_EXCERPTED DATA_

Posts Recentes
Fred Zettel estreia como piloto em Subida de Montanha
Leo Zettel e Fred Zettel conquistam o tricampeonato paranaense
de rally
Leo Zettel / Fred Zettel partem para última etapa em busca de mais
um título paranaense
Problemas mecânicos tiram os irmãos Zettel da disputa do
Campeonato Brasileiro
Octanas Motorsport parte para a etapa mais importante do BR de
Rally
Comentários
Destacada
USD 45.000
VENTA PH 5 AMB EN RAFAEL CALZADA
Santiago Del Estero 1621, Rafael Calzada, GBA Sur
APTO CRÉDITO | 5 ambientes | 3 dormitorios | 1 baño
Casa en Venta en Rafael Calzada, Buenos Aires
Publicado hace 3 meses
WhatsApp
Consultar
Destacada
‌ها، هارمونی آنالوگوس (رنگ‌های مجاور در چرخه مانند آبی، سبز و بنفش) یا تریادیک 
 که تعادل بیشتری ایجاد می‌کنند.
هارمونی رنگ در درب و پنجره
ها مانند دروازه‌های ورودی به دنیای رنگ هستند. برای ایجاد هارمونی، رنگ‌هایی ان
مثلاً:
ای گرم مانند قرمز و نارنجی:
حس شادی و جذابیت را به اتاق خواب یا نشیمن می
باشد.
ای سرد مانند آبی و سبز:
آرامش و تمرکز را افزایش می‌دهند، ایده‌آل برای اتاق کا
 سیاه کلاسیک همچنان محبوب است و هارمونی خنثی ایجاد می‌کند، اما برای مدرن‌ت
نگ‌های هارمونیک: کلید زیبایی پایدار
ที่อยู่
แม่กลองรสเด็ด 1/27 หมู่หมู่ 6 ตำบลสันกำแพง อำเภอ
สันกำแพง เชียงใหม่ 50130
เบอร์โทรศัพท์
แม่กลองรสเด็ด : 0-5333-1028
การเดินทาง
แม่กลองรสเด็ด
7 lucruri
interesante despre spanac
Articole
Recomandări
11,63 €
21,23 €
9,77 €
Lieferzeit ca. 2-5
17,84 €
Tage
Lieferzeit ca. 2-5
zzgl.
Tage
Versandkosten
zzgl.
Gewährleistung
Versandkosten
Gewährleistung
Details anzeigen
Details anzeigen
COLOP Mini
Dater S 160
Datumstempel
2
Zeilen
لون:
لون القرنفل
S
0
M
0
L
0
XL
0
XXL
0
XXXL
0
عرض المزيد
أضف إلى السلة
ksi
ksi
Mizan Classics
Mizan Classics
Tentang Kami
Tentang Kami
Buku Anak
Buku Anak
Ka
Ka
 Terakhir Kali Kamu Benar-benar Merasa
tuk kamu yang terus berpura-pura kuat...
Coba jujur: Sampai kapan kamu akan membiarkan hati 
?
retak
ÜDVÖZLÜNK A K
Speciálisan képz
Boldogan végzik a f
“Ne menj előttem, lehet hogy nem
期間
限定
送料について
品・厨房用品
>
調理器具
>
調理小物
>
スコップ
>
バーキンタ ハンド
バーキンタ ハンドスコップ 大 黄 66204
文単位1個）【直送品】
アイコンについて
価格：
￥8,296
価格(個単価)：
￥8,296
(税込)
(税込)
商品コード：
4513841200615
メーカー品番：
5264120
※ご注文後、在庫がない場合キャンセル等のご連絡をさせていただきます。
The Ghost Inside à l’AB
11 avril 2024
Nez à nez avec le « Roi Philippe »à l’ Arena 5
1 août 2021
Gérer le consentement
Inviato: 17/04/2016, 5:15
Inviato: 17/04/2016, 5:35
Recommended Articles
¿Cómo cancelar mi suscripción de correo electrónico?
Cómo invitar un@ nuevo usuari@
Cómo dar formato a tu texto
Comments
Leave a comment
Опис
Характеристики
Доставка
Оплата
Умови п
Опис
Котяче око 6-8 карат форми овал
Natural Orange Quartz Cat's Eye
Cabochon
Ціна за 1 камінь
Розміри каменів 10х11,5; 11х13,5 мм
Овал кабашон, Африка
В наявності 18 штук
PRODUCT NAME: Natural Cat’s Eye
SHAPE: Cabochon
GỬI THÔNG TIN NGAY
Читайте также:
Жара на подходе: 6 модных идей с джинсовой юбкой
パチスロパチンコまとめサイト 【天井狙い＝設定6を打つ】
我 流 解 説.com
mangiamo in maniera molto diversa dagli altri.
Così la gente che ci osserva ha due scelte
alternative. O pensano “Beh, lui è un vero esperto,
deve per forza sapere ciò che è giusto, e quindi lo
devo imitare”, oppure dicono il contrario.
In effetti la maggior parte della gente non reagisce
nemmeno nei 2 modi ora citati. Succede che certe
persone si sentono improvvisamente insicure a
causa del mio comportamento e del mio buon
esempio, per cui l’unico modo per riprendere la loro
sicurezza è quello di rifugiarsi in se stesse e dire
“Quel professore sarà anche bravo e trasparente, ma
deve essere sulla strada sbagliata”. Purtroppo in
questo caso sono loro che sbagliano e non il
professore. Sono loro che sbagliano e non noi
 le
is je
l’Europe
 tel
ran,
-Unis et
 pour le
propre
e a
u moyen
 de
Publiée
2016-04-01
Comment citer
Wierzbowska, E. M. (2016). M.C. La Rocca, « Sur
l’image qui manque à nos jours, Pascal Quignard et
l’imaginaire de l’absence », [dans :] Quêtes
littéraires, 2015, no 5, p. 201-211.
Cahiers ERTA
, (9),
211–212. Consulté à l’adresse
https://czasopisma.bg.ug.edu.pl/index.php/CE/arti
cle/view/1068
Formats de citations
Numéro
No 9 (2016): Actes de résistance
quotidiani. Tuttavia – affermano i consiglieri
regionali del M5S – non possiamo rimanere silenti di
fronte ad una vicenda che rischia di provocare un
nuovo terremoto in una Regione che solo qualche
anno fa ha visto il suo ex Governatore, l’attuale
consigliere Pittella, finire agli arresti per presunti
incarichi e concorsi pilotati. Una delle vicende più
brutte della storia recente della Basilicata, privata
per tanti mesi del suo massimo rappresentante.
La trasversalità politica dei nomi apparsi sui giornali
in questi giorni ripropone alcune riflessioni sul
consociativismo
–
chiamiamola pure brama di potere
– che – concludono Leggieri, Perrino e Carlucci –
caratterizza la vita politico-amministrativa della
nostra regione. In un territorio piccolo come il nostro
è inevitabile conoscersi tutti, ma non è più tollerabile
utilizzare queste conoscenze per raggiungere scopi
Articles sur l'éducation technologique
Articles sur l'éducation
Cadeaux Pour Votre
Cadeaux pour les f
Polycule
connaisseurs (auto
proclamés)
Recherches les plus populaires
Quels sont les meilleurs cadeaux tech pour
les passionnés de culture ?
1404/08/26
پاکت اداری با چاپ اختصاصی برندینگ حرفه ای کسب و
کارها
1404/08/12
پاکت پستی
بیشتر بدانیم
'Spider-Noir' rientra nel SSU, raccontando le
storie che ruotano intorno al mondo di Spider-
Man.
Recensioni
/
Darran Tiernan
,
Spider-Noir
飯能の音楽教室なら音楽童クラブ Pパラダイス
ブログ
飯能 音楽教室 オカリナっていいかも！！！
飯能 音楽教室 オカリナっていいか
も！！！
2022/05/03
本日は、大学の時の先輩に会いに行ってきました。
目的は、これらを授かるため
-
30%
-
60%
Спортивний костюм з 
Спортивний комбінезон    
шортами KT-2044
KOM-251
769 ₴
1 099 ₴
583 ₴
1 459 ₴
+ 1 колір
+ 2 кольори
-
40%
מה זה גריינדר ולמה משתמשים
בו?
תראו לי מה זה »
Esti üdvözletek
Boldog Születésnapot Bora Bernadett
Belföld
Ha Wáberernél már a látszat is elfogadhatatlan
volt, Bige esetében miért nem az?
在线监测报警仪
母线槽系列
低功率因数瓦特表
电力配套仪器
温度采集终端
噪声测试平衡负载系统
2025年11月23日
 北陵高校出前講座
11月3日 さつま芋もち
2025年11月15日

_TASK_
Only the number is wanted: how many lines in the entries above contain the string "กลองรสเด"?

_EXPECTED ANSWER_
3